Helsinki-NLP / OPUS-MT-train

Training open neural machine translation models
MIT License
318 stars 40 forks source link

Request for EN-PL model #46

Closed djstrong closed 3 years ago

djstrong commented 3 years ago

It would be great to see EN-PL model!

jorgtied commented 3 years ago

It will come soon I hope.

jorgtied commented 3 years ago

Did you notice that we now have https://github.com/Helsinki-NLP/Tatoeba-Challenge/tree/master/models/eng-pol?

djstrong commented 3 years ago

Oh, thank you!

djstrong commented 3 years ago

I guess it is time consuming to upload all models to huggingface hub, but it would be helpful.

djstrong commented 3 years ago

@jorgtied I am trying to run this model with command: /build/marian-decoder -c eng-pol/opus-2021-02-19/decoder.yml but the translation is much worse than in opus-2021-02-19.test.txt. What am I missing?

jorgtied commented 3 years ago

Did you preprocess the input data with the subword segmentation model? You need to do that before piping it in into the decoder. See the preprocess script that comes with the model release.

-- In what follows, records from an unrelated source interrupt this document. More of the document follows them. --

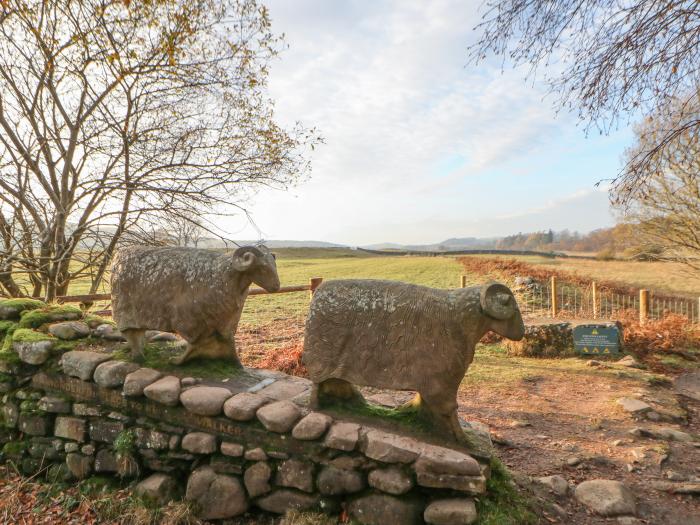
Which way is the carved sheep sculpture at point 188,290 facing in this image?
to the viewer's right

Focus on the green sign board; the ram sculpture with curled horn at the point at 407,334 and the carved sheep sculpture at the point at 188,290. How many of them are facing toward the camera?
1

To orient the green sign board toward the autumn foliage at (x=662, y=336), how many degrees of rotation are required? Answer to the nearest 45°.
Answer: approximately 135° to its left

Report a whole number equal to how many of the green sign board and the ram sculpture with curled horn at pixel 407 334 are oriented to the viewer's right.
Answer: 1

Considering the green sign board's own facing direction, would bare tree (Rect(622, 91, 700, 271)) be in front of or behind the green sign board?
behind

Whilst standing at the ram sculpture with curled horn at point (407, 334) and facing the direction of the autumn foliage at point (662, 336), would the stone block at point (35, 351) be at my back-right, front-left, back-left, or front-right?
back-left

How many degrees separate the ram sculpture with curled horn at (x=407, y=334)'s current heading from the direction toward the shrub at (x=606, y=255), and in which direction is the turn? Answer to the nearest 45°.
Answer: approximately 45° to its left

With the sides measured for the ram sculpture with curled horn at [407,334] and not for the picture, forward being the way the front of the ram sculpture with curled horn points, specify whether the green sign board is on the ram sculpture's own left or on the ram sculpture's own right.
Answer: on the ram sculpture's own left

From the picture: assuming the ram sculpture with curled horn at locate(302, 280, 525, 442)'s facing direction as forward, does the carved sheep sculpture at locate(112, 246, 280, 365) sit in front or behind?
behind

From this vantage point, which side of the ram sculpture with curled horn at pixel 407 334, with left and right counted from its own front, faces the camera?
right

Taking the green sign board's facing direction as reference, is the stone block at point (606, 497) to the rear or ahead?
ahead

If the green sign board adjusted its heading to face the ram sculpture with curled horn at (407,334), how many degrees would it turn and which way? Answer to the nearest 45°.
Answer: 0° — it already faces it

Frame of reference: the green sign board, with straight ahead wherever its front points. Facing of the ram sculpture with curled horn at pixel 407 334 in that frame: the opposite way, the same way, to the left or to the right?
to the left
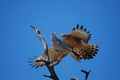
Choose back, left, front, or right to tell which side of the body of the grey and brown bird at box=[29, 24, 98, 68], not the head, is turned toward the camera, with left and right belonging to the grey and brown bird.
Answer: left
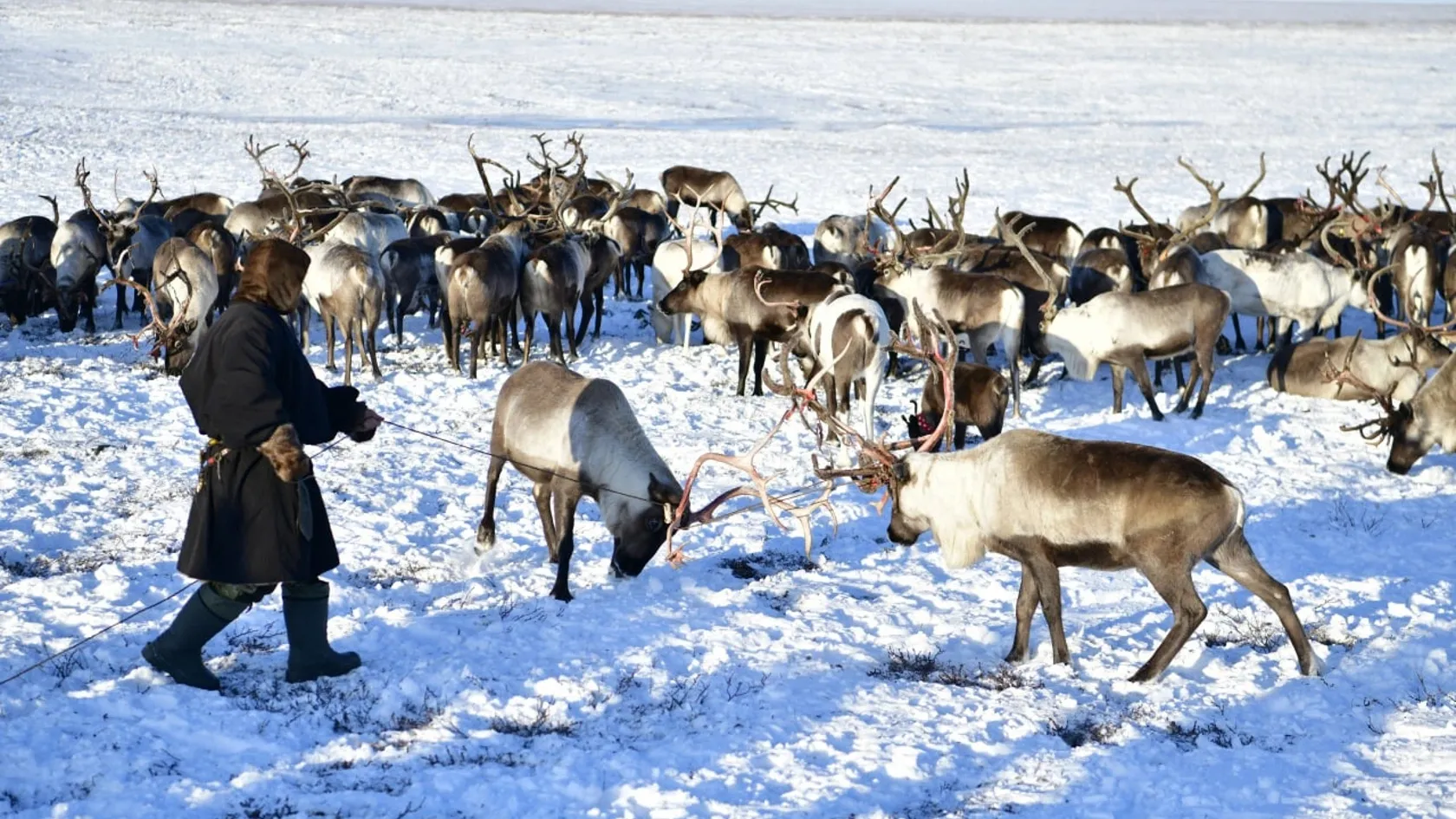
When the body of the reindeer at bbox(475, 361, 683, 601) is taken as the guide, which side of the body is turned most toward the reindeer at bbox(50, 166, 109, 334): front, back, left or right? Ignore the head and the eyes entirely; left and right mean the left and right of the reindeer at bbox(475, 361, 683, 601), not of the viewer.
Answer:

djstrong commented 3 years ago

No, I was reading documentation: https://marian-nmt.github.io/docs/#translation and there is no information about segmentation for input.txt. Thank you, after preprocessing it works!

preprocess.sh eng source.spm < test.txt > test.txt.out
Konskow commented 9 months ago

Has anyone had any luck with converting the model to pytorch? I tried:

python src/transformers/models/marian/convert_marian_tatoeba_to_pytorch.py  --models eng-pol --save_dir converted

It successfully creates a converted model but unfortunately, it doesn't work. I get empty strings as a result.